The most important, the most empassioned thing that professor ever said in that class also happened to be the one thing that got shot to hell the next semester by a much duller professor who seemed to fumble his way through his lectures like he had no idea what he was talking about or why he was talking about it to a room full of students. But it stuck. It's imprinted in my mind, a great big stamp on my soul that says: "This. This is Important."

Our shiny toys, our new technology and music and ever more expensive lifestyle - it's not going to make us happy. It amuses us for a while. It keeps our attention and gives us something to focus on. But ultimately, it's a distraction from life, from the Real and the Meaningful - neither of which anybody really knows anything about. It's the interim, because we really have no idea what will make us happy. it's not just the technology. It's everything we think we are, everything we think we want. We think we can be happy, but we know, somehow, that we never will be. We will always want something more, because what we wanted in the first place was never going to make us happy anyway. We all want happiness, but we can't find it in others, and that's always the first place we look for the great big measuring stick of life. Wealth and poverty, smiles and frowns, success and failure. One extreme dichotomy after another, based on everyone else, on everything around us.

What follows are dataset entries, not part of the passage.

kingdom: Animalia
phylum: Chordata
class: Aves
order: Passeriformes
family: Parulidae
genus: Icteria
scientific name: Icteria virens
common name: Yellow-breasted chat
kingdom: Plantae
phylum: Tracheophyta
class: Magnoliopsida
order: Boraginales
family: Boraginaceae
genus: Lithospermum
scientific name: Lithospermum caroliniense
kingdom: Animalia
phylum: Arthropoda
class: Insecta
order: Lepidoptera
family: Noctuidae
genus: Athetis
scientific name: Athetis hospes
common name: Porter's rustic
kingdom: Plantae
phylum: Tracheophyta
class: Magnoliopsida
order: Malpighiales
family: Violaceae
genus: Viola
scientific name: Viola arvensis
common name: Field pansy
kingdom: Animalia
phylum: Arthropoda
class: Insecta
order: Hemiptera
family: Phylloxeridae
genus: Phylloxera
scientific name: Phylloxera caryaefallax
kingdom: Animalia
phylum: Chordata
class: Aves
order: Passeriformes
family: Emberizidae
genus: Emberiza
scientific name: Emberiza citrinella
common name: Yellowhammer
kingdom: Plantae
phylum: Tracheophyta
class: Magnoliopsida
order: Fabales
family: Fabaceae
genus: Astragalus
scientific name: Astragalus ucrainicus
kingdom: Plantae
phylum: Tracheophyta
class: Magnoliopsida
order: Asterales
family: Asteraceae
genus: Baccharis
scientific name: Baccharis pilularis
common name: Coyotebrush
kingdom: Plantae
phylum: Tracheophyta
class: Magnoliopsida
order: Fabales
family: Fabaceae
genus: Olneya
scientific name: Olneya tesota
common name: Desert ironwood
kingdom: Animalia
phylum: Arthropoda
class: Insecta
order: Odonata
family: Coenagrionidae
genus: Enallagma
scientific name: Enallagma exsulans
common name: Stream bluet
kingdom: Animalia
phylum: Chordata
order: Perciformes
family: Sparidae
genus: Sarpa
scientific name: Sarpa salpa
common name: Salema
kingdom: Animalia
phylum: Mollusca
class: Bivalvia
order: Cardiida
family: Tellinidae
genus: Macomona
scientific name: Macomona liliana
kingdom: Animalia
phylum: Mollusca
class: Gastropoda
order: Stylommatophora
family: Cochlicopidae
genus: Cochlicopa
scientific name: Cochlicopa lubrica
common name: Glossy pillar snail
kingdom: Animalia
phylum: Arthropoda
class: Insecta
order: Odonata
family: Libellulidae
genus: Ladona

The truth is, none of that matters, and we know it. We all tell ourselves, "you're beautiful the way you are", "love yourself", "you don't need money to be happy". Pretty clothes and shiny new electronics and big houses with beautiful spouses aren't going to solve all of our problems. We don't even know what all of our problems are. We know that. But we fall into it anyway, because there are always things we wish we'd done differently, chances we'd taken or mistakes we could unmake. We always swear that next time, next time will be different, but we get there and it's the same, the same. Tomorrow is tomorrow. Tomorrow is never now.

We're stuck in this limbo between our yesterdays and our tomorrows, and we don't know what to do with it. There's nothing to reach back for, and we don't know where to go anymore. We keep trying to move on, to make progress. We walk down that road, but it's not going anywhere because we built it, and around that bend the cement stops. We want to be there, on the other side of that gap, so sure that beyond lies happiness and enlightenment and meaning, Truth and the Real and all those things we dreamed about for so long. Between the reaching back and the reaching forwards, we've lost what's left, around us. This.

Because this is what really matters. Right here, right now. This moment is all we have. All of us have the choice to do with it what we will. Ignore it. Cherish it. Make the most of it. Pretend it never happened, that it's not happening as we speak. Live it, with every fibre of your being. Make this moment your meaning, your happiness. Because we have it, one thing among all others that we can claim as our own. This is us. This moment is what we are, what makes us what we are. Maybe it's indefinable, maybe it has so many meanings tacked on that it doesn't mean anything at all. But now. This. Here. You. Me. This is what it's really all about.